In fact, the COVID-19 pandemic has forced many of us to realize that we have taken nature for granted for far too long.
But why have we acted as if nature is free and endless? Part of it has to do with the measure of progress we use. For the past 75 years, policymakers have been using Gross Domestic Product (GDP) as a measure of success and wellbeing.
While GDP is a good measure of economic performance, it has its limits. It does not take into account the value of our natural resources or ecosystems. In an extreme example, if we cut down millions of hectares of forests and sell the wood, GDP will go up. But we well know that cutting down millions of hectares of forests is not without grave consequences.
Statistics like GDP are the lens through which we view the world and form our policies. That said, the climate and biodiversity crises are clear warning signs that we need a change in the statistics we use. Luckily, a change is coming and not a moment too soon.
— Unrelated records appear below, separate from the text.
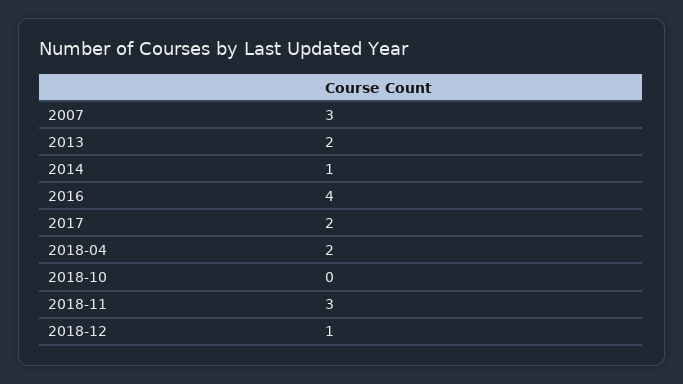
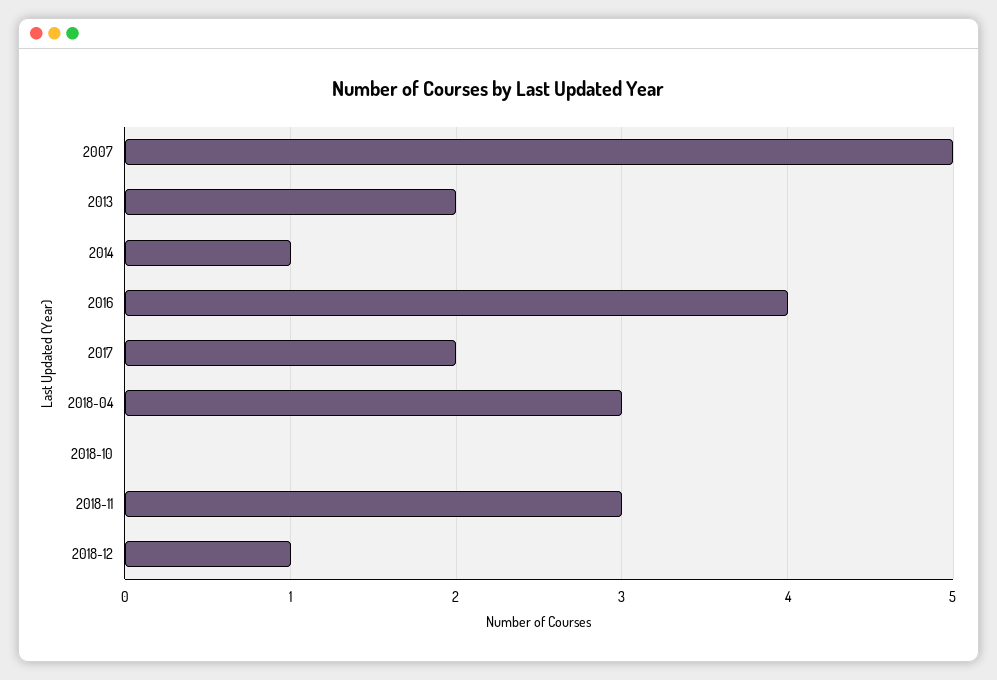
  {
-   "2007": 3,
+   "2007": 5,
    "2013": 2,
    "2014": 1,
    "2016": 4,
    "2017": 2,
-   "2018-04": 2,
+   "2018-04": 3,
    "2018-10": 0,
    "2018-11": 3,
    "2018-12": 1
  }

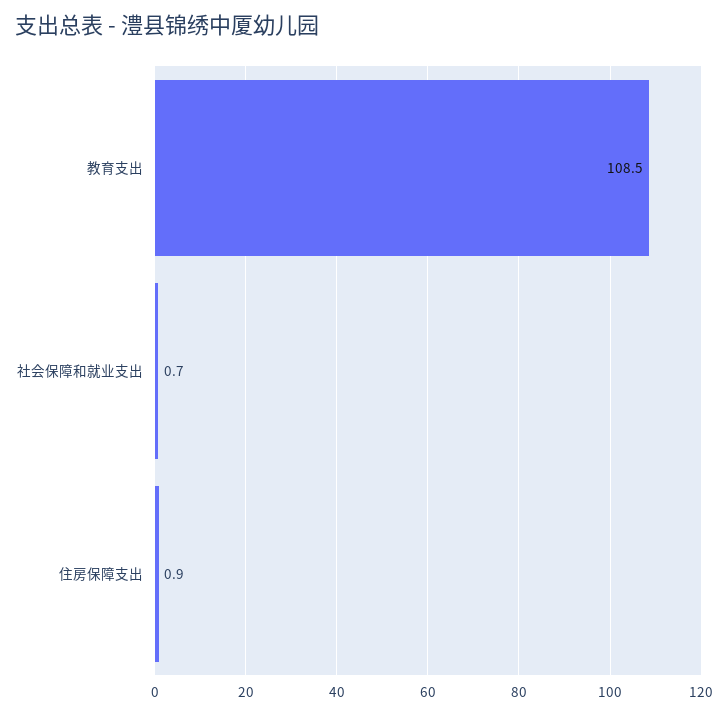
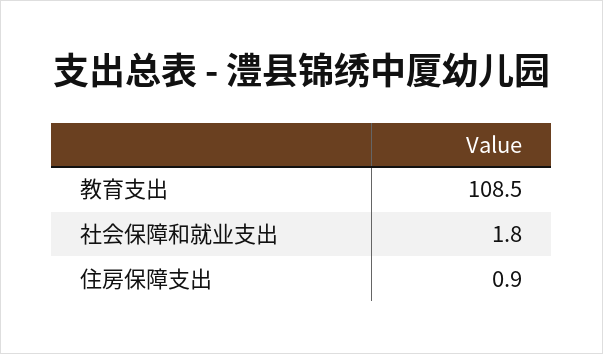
  {
    "教育支出": 108.5,
-   "社会保障和就业支出": 0.7,
+   "社会保障和就业支出": 1.8,
    "住房保障支出": 0.9
  }

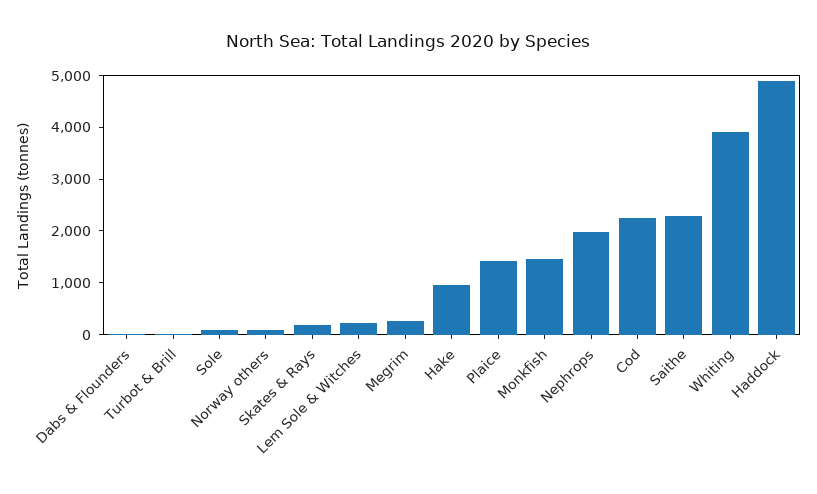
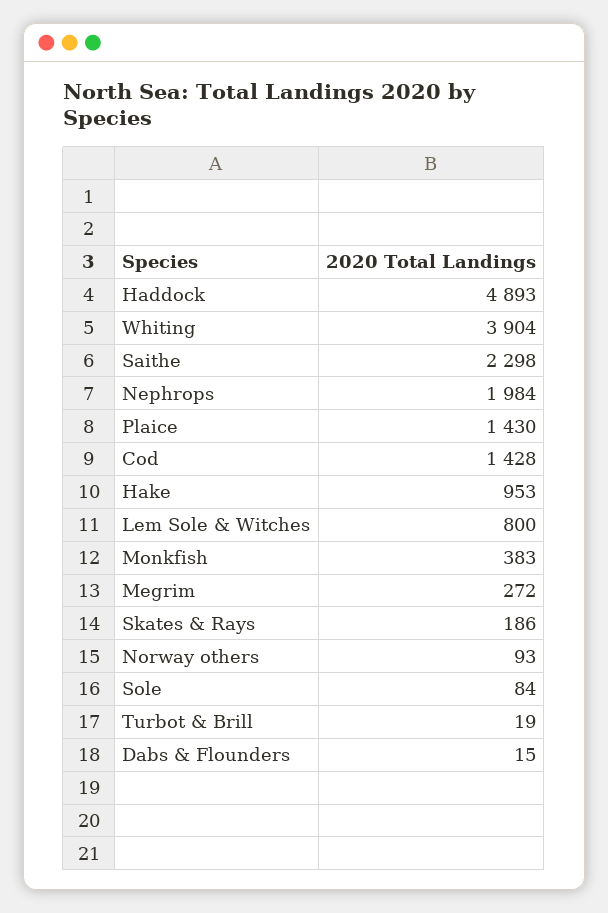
  {
    "Dabs & Flounders": 15,
    "Turbot & Brill": 19,
    "Sole": 84,
    "Norway others": 93,
    "Skates & Rays": 186,
-   "Lem Sole & Witches": 200,
+   "Lem Sole & Witches": 800,
    "Megrim": 272,
    "Hake": 953,
    "Plaice": 1430,
-   "Monkfish": 1400,
+   "Monkfish": 383,
    "Nephrops": 1984,
-   "Cod": 2200,
+   "Cod": 1428,
    "Saithe": 2298,
    "Whiting": 3904,
    "Haddock": 4893
  }

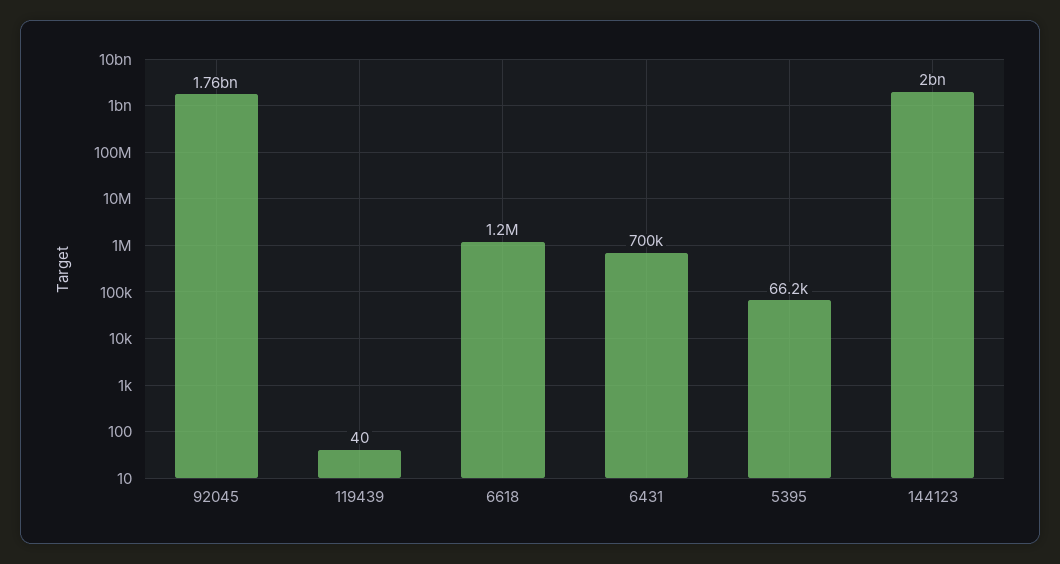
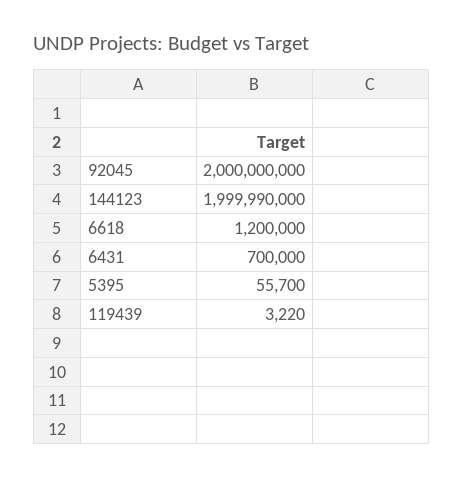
  {
-   "92045": 1760000000,
+   "92045": 2000000000,
-   "119439": 40,
+   "119439": 3220,
    "6618": 1200000,
    "6431": 700000,
-   "5395": 66200,
+   "5395": 55700,
    "144123": 1999990000
  }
This month, the United Nations Statistical Commission will adopt a new framework which enables countries to go beyond GDP and finally make nature count. The System of Environmental-Economic Accounting – Ecosystem Accounting (SEEA EA) will enable countries to measure their natural capital and understand the immense contributions of nature to our prosperity and the importance of protecting it.
By complementing GDP with statistics from the SEEA EA, policymakers will be able to make better economic decisions about natural resources and ecosystems, something that is essential for a green COVID-19 recovery.